Antonio CABRALES, “Una hipótesis sobre por qué es tan difícil conseguir reformas estructurales en España” a Nada es Gratis (8-04-16)

http://nadaesgratis.es/cabrales/una-hipotesis-sobre-por-que-es-tan-dificil-conseguir-reformas-estructurales-en-espana

“Hace unas semanas conté en Magdalen College (Oxford) en el ciclo Madariaga los resultados preliminares de un par de estudios experimentales que estoy desarrollando con varios coautores, algunos de ellos colaboradores de este blog, y me comprometí por twitter con Elena Alfaro, una de nuestras lectoras más inquietas, a hablar de ello (y como la última vez que me comprometí a algo, a promover unas “cervezas con NeG” fallé, prefiero no repetir). Los resultados de nuestros estudios son aún algo preliminares, pero me parece que la motivación es de interés general y quería compartirla. La hipótesis es que en sociedades con un bajo nivel de confianza generalizada” resulta más difícil llegar a pactos, acuerdos y compromisos, y a menudo estos acaban sustituyéndose por complicadas reglas formales que tampoco arreglan gran cosa y tienen costes elevados.

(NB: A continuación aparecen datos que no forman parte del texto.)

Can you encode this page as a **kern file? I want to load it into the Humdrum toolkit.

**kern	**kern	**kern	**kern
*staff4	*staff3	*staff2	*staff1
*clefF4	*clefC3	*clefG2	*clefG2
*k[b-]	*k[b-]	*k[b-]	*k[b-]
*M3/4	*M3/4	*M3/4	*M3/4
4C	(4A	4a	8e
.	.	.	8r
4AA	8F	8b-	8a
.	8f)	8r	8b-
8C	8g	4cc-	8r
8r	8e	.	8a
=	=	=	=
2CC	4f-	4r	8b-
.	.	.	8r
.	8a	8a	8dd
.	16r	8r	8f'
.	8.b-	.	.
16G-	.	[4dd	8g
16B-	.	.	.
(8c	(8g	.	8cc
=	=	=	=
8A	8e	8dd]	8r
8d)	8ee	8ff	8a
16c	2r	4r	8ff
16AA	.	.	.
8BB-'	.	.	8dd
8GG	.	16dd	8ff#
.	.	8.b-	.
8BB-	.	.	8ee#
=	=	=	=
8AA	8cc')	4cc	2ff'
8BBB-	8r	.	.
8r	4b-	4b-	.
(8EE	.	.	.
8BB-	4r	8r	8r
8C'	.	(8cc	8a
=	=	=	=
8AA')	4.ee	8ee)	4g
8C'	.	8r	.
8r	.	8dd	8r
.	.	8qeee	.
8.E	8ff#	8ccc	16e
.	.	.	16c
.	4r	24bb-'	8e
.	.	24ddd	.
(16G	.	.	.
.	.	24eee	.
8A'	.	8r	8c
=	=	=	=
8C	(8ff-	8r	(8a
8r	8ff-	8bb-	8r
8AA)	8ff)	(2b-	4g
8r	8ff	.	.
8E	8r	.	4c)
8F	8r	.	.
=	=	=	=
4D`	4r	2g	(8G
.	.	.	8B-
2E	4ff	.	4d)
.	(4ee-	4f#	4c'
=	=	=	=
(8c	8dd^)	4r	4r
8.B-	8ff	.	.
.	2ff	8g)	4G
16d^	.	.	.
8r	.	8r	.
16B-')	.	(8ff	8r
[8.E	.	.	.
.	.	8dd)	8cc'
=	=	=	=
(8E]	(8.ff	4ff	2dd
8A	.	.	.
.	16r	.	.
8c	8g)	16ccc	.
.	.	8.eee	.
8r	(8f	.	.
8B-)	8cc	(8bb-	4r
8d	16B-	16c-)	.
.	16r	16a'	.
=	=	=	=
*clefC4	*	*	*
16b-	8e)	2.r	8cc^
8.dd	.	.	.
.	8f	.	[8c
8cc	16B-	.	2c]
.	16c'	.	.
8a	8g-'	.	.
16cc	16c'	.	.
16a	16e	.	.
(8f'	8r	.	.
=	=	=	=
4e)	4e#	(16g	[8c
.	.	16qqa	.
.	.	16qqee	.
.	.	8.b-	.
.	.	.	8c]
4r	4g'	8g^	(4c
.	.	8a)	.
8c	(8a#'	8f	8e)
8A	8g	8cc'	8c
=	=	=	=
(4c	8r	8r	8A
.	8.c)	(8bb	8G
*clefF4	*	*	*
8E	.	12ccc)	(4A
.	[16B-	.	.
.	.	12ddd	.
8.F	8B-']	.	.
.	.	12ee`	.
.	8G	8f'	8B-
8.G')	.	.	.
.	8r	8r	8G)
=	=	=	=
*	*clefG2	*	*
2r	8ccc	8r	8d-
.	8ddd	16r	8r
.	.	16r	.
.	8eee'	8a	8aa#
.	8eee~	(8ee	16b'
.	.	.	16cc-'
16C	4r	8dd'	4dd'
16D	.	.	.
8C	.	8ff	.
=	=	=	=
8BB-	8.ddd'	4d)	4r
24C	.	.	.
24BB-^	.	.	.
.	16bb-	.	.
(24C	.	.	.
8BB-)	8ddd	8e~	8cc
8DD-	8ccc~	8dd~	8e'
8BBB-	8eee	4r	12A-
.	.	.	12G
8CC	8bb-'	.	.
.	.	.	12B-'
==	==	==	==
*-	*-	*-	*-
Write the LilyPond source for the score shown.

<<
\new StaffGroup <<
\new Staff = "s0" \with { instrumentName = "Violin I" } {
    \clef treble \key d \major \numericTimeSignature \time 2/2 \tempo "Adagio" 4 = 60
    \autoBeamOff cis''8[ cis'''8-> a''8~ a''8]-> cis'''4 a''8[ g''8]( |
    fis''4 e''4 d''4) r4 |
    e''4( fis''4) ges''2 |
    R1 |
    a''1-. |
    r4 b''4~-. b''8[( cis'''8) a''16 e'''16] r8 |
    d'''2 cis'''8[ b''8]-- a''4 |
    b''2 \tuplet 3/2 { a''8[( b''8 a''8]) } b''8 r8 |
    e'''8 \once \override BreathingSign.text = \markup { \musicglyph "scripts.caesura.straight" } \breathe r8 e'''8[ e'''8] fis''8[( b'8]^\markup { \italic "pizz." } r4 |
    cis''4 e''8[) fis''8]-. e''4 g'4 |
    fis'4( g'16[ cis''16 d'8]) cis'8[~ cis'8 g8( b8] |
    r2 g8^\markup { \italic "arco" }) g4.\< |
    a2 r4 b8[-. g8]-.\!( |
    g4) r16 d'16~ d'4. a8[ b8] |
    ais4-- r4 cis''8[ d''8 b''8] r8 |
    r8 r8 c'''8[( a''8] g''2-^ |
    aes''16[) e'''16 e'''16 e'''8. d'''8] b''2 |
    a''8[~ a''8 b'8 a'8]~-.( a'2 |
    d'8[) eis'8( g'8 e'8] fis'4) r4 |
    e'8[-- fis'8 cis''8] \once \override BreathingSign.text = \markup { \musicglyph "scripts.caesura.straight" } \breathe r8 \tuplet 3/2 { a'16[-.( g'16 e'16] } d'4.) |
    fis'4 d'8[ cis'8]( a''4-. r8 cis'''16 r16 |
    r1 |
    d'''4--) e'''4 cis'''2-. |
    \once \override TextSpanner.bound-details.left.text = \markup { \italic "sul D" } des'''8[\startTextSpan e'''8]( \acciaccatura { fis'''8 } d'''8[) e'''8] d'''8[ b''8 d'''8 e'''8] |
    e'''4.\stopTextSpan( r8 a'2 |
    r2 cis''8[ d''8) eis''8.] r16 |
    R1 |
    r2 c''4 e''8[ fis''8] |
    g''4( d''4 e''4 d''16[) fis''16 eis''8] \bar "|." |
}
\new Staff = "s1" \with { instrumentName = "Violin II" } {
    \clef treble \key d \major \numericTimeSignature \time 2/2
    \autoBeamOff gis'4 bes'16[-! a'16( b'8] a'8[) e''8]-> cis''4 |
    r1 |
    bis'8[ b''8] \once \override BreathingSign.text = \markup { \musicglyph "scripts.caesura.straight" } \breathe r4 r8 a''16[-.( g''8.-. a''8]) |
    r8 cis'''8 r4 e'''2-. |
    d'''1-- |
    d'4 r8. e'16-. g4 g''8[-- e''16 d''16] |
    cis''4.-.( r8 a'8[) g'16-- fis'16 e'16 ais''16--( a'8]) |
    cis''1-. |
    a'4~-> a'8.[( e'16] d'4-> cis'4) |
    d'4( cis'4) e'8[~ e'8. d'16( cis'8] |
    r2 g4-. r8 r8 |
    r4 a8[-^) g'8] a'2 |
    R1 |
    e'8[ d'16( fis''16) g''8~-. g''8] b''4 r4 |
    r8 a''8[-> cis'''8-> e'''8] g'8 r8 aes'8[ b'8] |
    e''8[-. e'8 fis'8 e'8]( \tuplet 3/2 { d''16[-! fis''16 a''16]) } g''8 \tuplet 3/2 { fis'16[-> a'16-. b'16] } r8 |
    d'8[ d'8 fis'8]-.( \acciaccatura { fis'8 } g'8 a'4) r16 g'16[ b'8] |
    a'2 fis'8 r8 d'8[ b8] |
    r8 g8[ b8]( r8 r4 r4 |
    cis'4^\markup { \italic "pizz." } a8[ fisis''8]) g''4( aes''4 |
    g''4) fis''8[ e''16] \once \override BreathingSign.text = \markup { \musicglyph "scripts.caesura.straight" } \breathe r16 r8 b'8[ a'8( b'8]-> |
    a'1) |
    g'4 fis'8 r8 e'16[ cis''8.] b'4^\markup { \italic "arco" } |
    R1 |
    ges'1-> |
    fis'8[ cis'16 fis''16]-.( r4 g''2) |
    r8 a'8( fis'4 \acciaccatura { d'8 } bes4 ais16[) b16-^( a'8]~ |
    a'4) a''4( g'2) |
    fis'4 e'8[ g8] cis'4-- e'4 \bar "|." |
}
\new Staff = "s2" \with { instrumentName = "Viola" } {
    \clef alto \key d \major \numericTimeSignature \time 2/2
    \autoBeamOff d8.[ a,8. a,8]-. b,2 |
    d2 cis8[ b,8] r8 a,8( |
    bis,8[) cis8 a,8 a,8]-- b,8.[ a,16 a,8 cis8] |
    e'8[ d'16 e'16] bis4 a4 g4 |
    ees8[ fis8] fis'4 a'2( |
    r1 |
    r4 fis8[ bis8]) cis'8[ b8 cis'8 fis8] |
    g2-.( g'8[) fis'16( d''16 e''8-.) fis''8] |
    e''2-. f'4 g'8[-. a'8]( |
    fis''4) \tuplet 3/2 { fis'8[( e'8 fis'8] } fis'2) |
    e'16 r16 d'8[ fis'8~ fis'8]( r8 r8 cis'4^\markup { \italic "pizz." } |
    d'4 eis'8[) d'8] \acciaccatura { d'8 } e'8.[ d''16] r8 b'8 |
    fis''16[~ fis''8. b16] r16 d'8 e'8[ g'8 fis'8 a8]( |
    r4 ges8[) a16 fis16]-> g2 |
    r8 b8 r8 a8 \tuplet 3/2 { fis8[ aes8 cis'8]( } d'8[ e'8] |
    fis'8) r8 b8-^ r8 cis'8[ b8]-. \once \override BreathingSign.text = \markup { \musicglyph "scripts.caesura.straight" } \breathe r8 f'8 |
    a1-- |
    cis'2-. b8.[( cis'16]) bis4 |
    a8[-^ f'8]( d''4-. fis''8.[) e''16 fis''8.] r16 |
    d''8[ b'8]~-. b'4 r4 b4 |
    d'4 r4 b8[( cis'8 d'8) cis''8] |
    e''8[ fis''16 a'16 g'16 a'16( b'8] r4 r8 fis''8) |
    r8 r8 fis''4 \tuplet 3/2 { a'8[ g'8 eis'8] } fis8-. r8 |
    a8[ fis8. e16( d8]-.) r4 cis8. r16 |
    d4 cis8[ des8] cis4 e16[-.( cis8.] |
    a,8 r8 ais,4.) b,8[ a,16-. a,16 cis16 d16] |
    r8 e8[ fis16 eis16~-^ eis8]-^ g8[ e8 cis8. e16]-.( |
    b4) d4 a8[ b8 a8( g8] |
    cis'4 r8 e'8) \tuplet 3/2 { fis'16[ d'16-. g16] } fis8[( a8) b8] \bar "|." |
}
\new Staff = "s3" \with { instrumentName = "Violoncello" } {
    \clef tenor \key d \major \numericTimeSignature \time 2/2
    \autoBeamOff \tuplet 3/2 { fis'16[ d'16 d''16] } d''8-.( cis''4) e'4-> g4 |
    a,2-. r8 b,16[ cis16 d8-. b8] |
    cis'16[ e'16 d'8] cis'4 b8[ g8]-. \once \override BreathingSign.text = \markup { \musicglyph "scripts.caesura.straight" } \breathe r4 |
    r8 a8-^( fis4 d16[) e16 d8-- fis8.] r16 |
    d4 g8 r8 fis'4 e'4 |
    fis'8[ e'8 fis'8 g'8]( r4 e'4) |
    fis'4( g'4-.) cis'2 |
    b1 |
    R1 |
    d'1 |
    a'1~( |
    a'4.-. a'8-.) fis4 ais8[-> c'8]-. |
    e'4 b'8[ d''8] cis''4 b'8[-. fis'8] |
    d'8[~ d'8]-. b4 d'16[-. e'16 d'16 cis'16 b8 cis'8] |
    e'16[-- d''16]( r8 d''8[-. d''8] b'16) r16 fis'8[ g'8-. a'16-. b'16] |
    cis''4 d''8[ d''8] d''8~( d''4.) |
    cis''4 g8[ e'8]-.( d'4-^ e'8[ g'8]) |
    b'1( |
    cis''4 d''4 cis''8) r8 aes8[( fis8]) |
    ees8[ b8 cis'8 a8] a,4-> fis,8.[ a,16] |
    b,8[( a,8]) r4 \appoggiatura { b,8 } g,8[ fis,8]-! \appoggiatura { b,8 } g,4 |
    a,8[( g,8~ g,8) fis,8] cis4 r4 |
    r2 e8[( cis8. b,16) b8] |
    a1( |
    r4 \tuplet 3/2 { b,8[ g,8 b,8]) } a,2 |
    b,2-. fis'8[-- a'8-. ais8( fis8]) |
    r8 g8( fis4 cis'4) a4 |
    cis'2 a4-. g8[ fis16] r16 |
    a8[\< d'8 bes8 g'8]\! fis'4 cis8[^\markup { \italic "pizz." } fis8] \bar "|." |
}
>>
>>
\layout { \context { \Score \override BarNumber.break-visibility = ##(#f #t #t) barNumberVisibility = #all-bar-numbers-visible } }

Para empezar, ¿qué es esto de la confianza generalizada”? Hay varias definiciones y no existe un consenso sobre cuál es la mejor, pero todas tienen como denominador común que la confianza implica una disposición de los individuos (o decisores colectivos) a colocarse en situaciones donde otros pueden aprovecharse, esperando que esto no suceda, porque de esa manera se produce una ganancia mutua (ver Doney et al). La palabra “generalizada” tiene que ver con la confianza en el resto de miembros de la comunidad, no en una persona en particular (es fácil y posible que en sociedades con poca confianza generalizada, la confianza en amigos o familiares se acreciente).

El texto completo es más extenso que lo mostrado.